- Born: 1989 or 1990
- Education: University of South Carolina (BA)
- Occupation: Journalist

= Josh Dawsey =

American journalist

Josh Dawsey (born 1989/1990) is an American journalist who is a political investigations reporter for The Wall Street Journal.

== Education ==
Dawsey was born in 1989 or 1990 to Debbie (née Moore) and Carl Dawsey. He is from Aynor, South Carolina. In 2003, while attending Aynor High School, he expressed an interest in pursuing an interest in journalism. He won first place in a regional spelling bee in 2004 and competed at the 2004 Scripps National Spelling Bee. In 2010, he interned for 10 weeks with The Island Packet in Hilton Head. In 2010, he was news editor of The Daily Gamecock at the University of South Carolina. He received a B.A. in journalism from the college.

== Career ==
Dawsey began his career as a reporter at The Wall Street Journal, first covering Governor Chris Christie before being assigned to New York to write about Mayor Bill de Blasio. He moved to Politico to become a White House reporter in 2016, before assuming the same role at The Washington Post in 2017.

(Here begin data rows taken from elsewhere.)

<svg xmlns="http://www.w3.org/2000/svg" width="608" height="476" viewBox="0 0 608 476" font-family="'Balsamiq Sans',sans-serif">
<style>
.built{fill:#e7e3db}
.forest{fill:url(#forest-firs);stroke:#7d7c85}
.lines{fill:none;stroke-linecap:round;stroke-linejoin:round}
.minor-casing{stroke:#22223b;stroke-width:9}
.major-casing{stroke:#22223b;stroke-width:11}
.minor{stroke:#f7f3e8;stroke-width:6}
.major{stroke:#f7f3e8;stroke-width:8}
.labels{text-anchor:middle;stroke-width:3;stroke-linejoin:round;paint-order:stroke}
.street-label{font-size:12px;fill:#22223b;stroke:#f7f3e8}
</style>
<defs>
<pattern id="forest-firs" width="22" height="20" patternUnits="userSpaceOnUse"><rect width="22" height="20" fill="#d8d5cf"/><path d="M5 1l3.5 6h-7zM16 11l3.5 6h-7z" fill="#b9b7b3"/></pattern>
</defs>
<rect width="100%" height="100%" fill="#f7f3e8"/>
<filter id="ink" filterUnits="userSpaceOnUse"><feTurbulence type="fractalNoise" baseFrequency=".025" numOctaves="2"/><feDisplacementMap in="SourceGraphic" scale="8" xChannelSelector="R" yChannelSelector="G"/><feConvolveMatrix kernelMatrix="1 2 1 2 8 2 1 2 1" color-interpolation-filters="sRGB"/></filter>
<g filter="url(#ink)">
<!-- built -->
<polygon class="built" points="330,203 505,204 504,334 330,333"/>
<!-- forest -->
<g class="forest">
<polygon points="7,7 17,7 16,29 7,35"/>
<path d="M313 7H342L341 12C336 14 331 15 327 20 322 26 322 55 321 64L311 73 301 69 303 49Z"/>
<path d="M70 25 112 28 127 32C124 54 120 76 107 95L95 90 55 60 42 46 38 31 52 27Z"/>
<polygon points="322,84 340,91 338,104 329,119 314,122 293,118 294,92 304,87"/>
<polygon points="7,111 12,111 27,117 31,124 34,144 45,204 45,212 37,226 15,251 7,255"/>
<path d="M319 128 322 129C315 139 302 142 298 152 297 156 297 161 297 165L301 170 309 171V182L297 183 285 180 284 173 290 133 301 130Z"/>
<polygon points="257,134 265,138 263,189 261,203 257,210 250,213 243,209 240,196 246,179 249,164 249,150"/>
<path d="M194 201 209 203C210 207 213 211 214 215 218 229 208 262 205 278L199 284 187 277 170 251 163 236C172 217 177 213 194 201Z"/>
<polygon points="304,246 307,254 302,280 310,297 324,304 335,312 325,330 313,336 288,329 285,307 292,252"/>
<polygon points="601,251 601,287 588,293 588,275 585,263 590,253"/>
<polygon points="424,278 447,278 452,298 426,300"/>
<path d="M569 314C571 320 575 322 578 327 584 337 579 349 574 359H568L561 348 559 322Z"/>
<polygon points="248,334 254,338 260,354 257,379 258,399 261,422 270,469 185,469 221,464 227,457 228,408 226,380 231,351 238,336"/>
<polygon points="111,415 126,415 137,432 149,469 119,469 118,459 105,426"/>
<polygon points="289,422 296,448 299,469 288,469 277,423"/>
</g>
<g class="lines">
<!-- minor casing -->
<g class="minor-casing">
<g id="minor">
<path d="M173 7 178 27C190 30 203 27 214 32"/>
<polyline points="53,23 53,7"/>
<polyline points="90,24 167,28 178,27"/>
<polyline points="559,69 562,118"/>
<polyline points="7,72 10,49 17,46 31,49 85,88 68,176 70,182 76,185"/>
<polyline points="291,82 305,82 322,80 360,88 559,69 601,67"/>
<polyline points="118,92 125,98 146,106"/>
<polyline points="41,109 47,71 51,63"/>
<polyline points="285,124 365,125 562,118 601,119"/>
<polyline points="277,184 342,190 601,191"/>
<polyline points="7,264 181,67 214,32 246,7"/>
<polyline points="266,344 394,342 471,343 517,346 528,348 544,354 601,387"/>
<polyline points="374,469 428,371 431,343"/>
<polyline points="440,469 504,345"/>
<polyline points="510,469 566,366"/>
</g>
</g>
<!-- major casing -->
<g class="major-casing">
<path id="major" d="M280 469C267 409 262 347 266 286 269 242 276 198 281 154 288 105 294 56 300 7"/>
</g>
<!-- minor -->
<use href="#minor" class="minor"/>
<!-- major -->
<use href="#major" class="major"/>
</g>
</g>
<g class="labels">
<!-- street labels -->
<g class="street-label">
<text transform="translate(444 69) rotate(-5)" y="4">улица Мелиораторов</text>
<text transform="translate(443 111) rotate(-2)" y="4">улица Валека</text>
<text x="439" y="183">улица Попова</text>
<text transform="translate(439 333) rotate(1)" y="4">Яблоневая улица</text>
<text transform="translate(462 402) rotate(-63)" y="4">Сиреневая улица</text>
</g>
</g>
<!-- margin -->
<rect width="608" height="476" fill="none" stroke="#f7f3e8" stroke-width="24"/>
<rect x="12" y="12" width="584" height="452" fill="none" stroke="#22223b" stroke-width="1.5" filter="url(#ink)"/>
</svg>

Dawsey won the White House Correspondents Association's Award for Deadline Reporting in 2018 and again in 2019. He was part of a team that won the 2022 Pulitzer Prize for Public Service for its coverage of the January 6 United States Capitol attack. He was part of a team that won the 2024 Pulitzer Prize for National Reporting for an extensive set of stories about the role of the AR-15 in American life.

Dawsey, with Tyler Pager and Isaac Arnsdorf, authored the 2025 book 2024: How Trump Retook the White House and the Democrats Lost America.

Dawsey won the White House Correspondents Association's Aldo Beckman Memorial Award in 2026.